Слово «надежный» навело его на мысли о Саре — она тоже была образцом надежности. Положив бутылочку обратно в кармашек, он встал, поднял, посмотрел — и, само собой, под цветочным горшком лежал ключ. Конечно, все ключи выглядят одинаково, но Вулли понял, что это ключ от дома сестры, потому что в замке он повернулся.
Распахнув дверь, Вулли вошел внутрь и замер.
— Привет! — позвал он. — Есть кто-нибудь?
Чтобы быть до конца уверенным, он крикнул «Привет!» еще раз — в сторону коридора, ведущего в кухню, и еще — в сторону лестницы. Подождал, не ответит ли кто.
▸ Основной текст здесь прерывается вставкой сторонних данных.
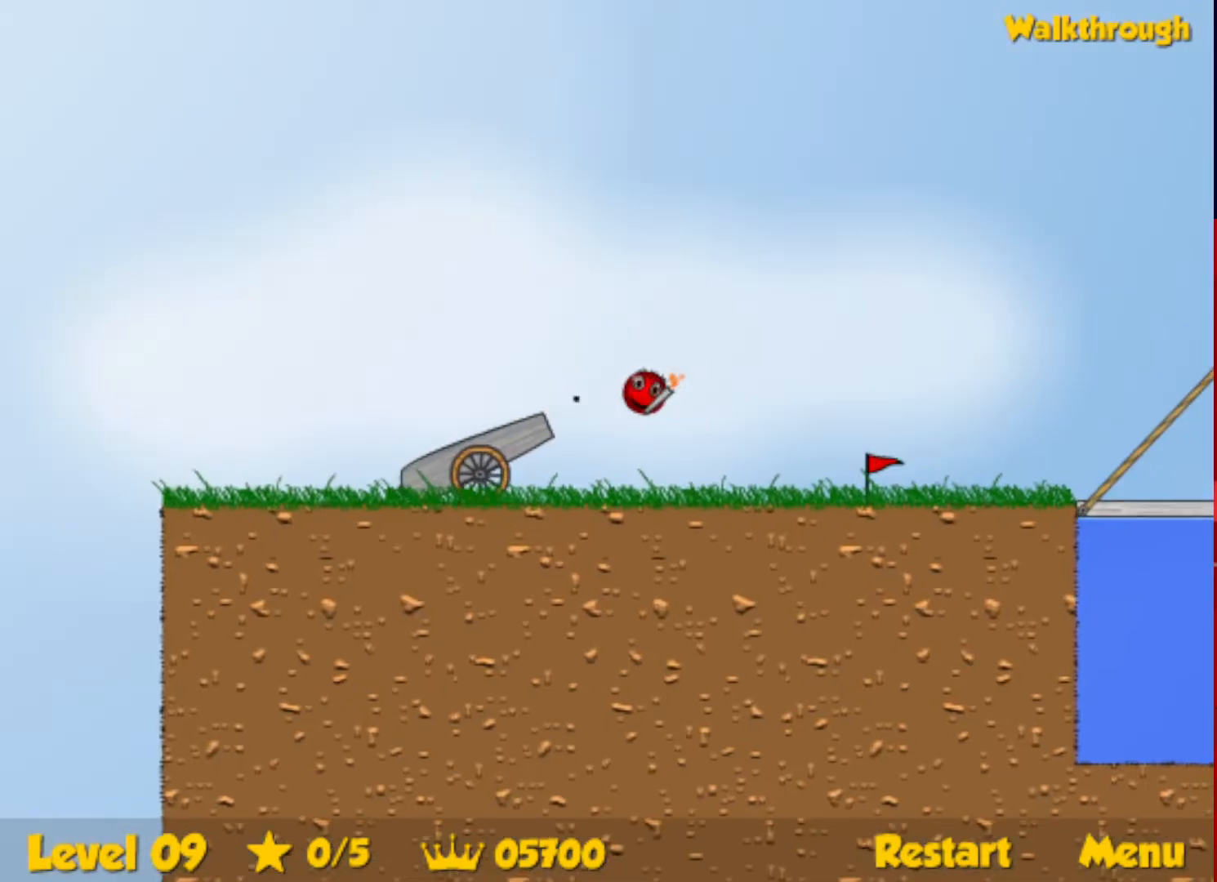
{"keys": ["right", "up"], "events": [[184, "right", "down"], [200, "left", "up"]]}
Пока он стоял и прислушивался, взгляд его упал на столик у подножия лестницы, на котором стоял телефон. Блестящий, гладкий и черный, он походил на двоюродного братишку «кадиллака». Только одно в нем не было блестящим, гладким и черным — бумажный прямоугольничек по центру диска, на котором аккуратным почерком был выведен телефонный номер дома — чтобы телефон точно знал, кто он такой, подумал Вулли.
Никто Вулли не откликнулся, и он зашел в большую, залитую солнцем комнату слева от входа.
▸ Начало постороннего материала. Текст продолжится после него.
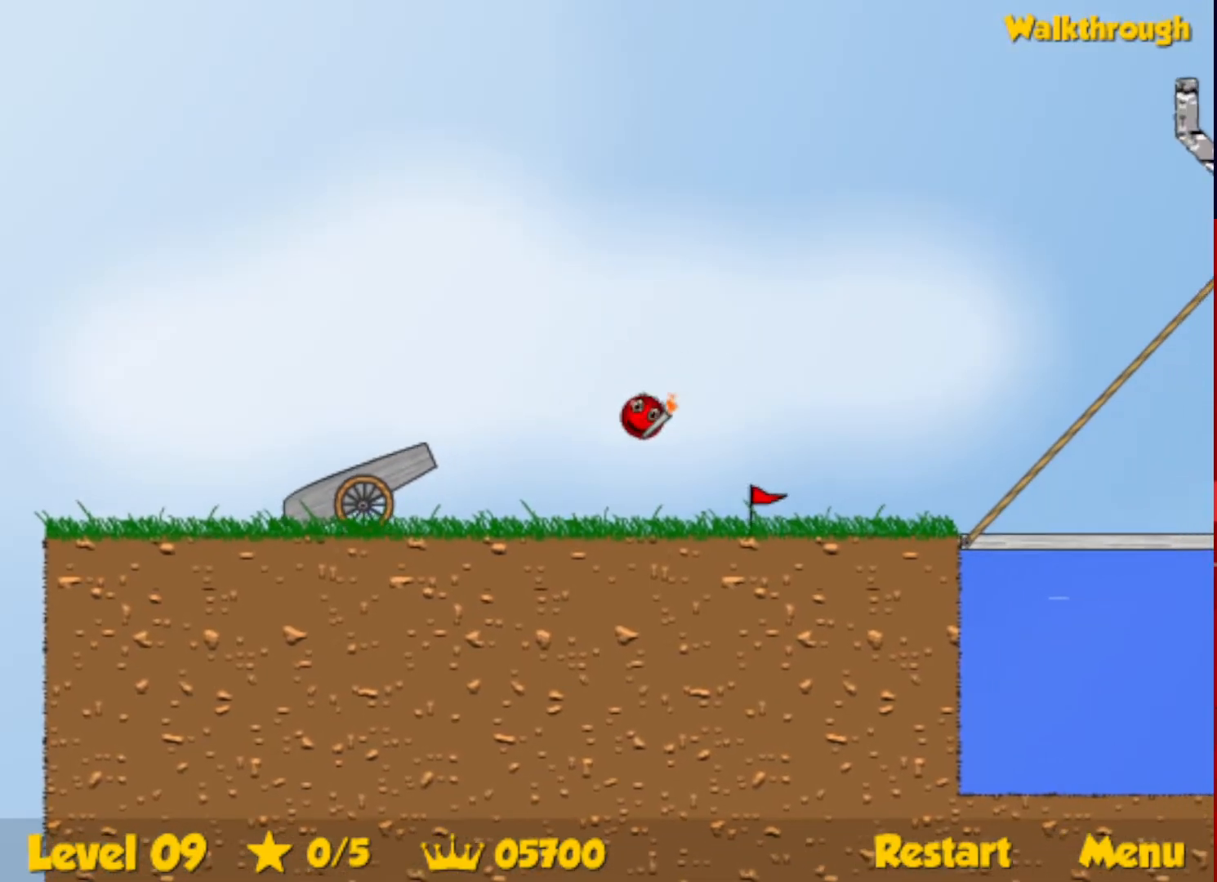
{"keys": ["right", "up"], "events": []}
— Это гостиная, — сказал он, будто показывал самому себе дом.
С тех пор, как он был здесь в последний раз, почти ничего не изменилось. Часы, принадлежавшие дедушке его дедушки, все еще стояли у окна незаведенными. На рояле в углу все еще никто не играл. А книги на полках никто не читал.
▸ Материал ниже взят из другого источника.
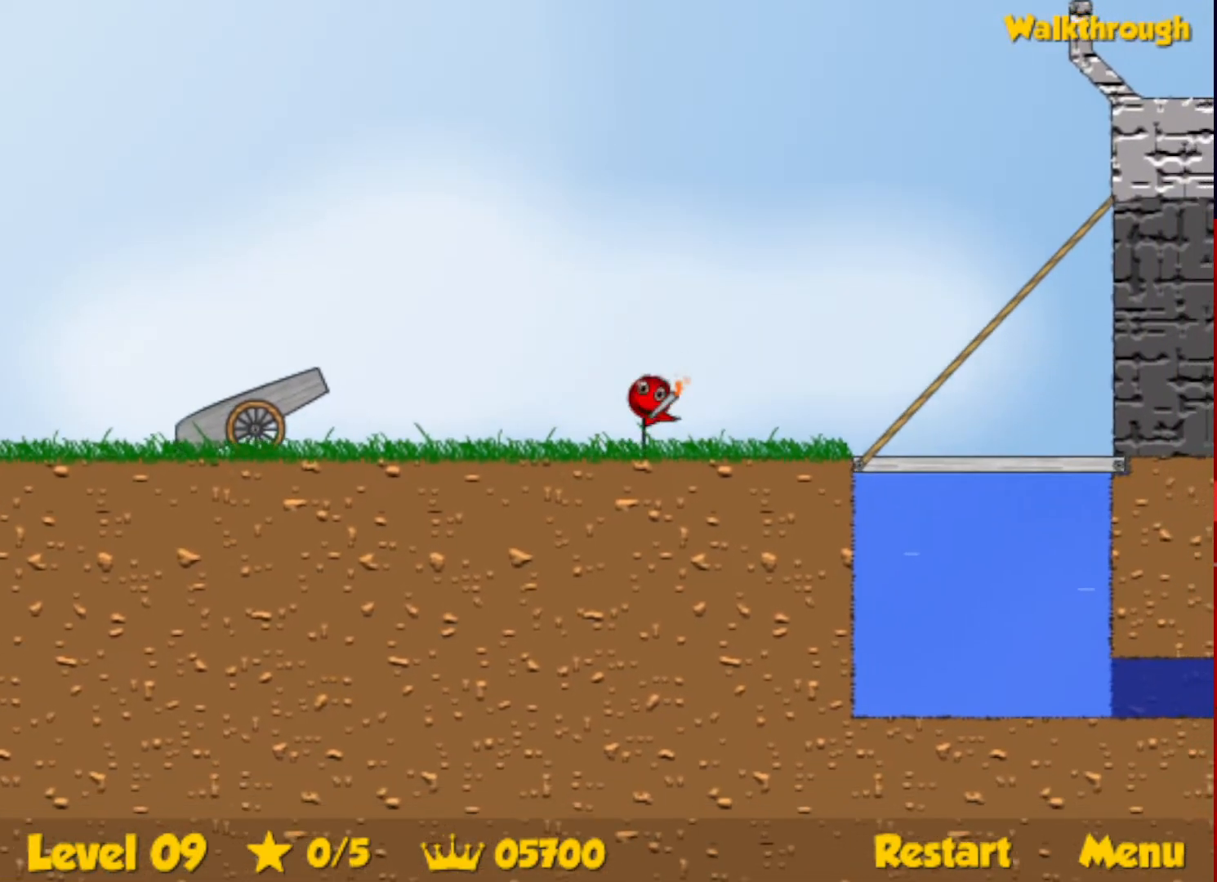
{"keys": ["right", "up"], "events": []}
Единственным нововведением был огромный китайский веер перед камином — словно камин стеснялся своей наружности. Вулли задумался, всегда ли веер там стоит или сестра убирает его на зиму, чтобы разжигать огонь. Но если так, куда она его кладет? Такой хрупкий и громоздкий на вид. Может, его можно сложить, как обычный веер, и припрятать в ящик?
Довольный этой идеей, Вулли завел часы, вышел из гостиной и продолжил экскурсию.
— Это столовая, — сказал он. — Здесь вы будете ужинать в дни рождения и праздники… Вот это единственная в доме дверь без ручки, и она качается взад-вперед… А это кухня… А вот это черный ход… А тут кабинет «Денниса» — туда никому нельзя.
Так, переходя из комнаты в комнату, Вулли сделал круг и вернулся к подножию лестницы.
— А это лестница, — сказал он, поднимаясь. — Это коридор. Здесь комната моей сестры и «Денниса». Это ванная. А здесь…
Вулли остановился перед приоткрытой дверью. Легко толкнув ее, он вошел в комнату, где все было так, как он ожидал, но в то же время как-то неожиданно.
Кровать все еще стояла в комнате, но ее передвинули на середину и накрыли большим-большим куском холстины. Холстины грязно-белой и забрызганной сотнями синих и серых капелек — похоже на одну из тех картин из Музея современного искусства. Шкаф, в котором раньше висели сорочки и пиджаки Вулли, оказался совершенно пустым. Не было ни вешалок, ни даже коробочки с шариками от моли, спрятанной некогда в темноте верхней полки.
Три стены в комнате остались белыми, но одна из них — та, у которой стояла лестница, — была теперь выкрашена в синий. Это был яркий и дружелюбный синий — как у машины Эммета.
Вулли не возмутился тем, что шкаф пуст, а кровать накрыли тканью, потому что эта комната одновременно была и не была его. Когда мать вышла замуж во второй раз и переехала в Палм-Бич, Сара отдала ему эту комнату. Она разрешала ему жить здесь на осенних и весенних каникулах и во время пересменок между школами. И хотя Сара всегда просила его считать эту комнату своей, Вулли знал, что это не навсегда — во всяком случае, не для него. Она должна была стать чьим-то другим «навсегда».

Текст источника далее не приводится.